▶ [Problem details]: Using the book summary below, state whether each statement agrees with it, answering yes or no and quoting the deciding words. (a) Tatum was born in 1954. (b) Constance Baker Motley founded the National Congress of Black Women. (c) The invitation to start imagining the book came in the summer of 2005.

▶ [Text section]:
Can We Talk About Race? And Other Conversations in an Era of School Resegregation
by Beverly Daniel Tatum
Summary
Beverly Daniel Tatum’s first book in a decade begins with a warning call. A self-described “integration baby"—she was born in 1954—Tatum, now president of Spelman College, takes stock of the evidence of the increasing and underreported resegregation of American schools, even over the past decade.
As “meaningful opportunities for cross-racial contact are diminishing”, what are the implications—not only for schools, but for all of us, for our democracy? And what can we do as educators, citizens, and friends?
Can We Talk about Race? will be welcomed as a major contribution to the conversation not only about race in schools but about the future of American democracy.

Excerpt
From the Introduction
When I was invited in the summer of 2005 to start imagining this book as the first in the Race, Education, and Democracy series, I did not know in a conscious way that we were nearing the end of an era. I did not know that the next few months would be punctuated by the passing of a generation of Black women who had devoted their lives to the struggle for civil and human rights—women who had been empowered by their own education to work toward the elimination of racism and create a more inclusive vision of democracy—women like Constance Baker Motley, a distinguished civil rights lawyer who wrote the original complaint in the Brown v. Board of Education Supreme Court case; C. Delores Tucker, a tireless civil rights activist and founder of the National Congress of Black Women; Rosa Louise Parks, whose courageous refusal to give up her seat on an Alabama bus in 1955 changed the world; and Coretta Scott King, an icon of the civil rights movement who not only fought to preserve her husband’s legacy but became a tireless advocate for justice and human rights in her own right.

▶ [Data records]:
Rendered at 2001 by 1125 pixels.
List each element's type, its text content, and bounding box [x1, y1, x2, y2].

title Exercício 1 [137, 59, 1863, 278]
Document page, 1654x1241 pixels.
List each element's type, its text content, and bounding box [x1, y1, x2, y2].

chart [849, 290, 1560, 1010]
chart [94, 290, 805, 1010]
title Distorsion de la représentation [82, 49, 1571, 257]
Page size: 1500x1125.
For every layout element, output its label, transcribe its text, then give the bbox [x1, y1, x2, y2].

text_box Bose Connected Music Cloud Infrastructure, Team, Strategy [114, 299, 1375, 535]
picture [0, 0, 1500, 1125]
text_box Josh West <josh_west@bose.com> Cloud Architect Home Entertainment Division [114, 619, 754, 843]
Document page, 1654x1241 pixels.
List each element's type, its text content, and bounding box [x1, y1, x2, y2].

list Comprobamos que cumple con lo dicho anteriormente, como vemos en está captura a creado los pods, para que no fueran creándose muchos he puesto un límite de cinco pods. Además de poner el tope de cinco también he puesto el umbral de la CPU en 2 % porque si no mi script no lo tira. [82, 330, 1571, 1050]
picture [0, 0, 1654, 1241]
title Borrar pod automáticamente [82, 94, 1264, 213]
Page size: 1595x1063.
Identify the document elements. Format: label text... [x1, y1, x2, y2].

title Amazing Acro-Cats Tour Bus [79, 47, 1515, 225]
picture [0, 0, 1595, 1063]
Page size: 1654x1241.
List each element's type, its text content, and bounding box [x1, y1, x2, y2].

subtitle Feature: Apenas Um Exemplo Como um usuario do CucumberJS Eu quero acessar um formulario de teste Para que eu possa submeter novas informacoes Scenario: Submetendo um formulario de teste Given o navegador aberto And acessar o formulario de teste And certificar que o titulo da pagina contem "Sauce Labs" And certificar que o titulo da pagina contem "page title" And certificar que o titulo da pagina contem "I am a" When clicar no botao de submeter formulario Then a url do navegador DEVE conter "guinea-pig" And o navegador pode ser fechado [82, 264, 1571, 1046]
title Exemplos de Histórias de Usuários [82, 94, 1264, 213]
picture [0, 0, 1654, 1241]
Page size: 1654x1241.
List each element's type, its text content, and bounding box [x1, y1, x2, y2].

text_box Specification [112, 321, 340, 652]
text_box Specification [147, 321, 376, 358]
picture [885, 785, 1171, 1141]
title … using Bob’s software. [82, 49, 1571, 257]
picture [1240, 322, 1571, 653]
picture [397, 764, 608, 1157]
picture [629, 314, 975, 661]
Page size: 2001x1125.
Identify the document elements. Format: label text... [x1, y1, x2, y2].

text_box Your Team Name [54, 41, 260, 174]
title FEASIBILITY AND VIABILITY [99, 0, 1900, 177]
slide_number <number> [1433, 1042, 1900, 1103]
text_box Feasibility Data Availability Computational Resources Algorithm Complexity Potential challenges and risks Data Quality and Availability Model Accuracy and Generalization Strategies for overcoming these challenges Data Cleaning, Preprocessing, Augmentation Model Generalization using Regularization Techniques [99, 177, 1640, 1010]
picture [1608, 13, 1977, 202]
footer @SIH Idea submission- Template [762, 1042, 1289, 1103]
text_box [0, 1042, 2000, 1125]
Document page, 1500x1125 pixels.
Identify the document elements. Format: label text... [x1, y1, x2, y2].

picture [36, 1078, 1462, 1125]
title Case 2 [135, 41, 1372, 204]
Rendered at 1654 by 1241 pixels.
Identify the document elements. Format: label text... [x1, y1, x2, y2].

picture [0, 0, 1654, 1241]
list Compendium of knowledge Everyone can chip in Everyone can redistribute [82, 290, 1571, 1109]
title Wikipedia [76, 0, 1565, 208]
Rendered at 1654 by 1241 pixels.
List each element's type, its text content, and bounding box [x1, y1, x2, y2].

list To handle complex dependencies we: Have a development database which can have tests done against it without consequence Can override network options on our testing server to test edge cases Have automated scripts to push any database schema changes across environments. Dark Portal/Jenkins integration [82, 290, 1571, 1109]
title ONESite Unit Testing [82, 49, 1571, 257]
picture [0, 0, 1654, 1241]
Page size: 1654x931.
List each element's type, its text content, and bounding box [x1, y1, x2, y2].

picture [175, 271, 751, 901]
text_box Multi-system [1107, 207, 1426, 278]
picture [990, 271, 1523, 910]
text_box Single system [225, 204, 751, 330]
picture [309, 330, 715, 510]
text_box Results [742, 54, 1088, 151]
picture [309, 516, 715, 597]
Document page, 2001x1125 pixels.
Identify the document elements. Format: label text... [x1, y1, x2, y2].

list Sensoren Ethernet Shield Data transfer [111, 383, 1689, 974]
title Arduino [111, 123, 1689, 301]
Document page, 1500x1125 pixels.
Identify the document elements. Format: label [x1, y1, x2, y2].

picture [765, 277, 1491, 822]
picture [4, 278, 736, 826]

▶ [Exercise answer]:
(a) Yes: "she was born in 1954"
(b) No: "C. Delores Tucker, a tireless civil rights activist and founder of the National Congress of Black Women"
(c) Yes: "When I was invited in the summer of 2005 to start imagining this book"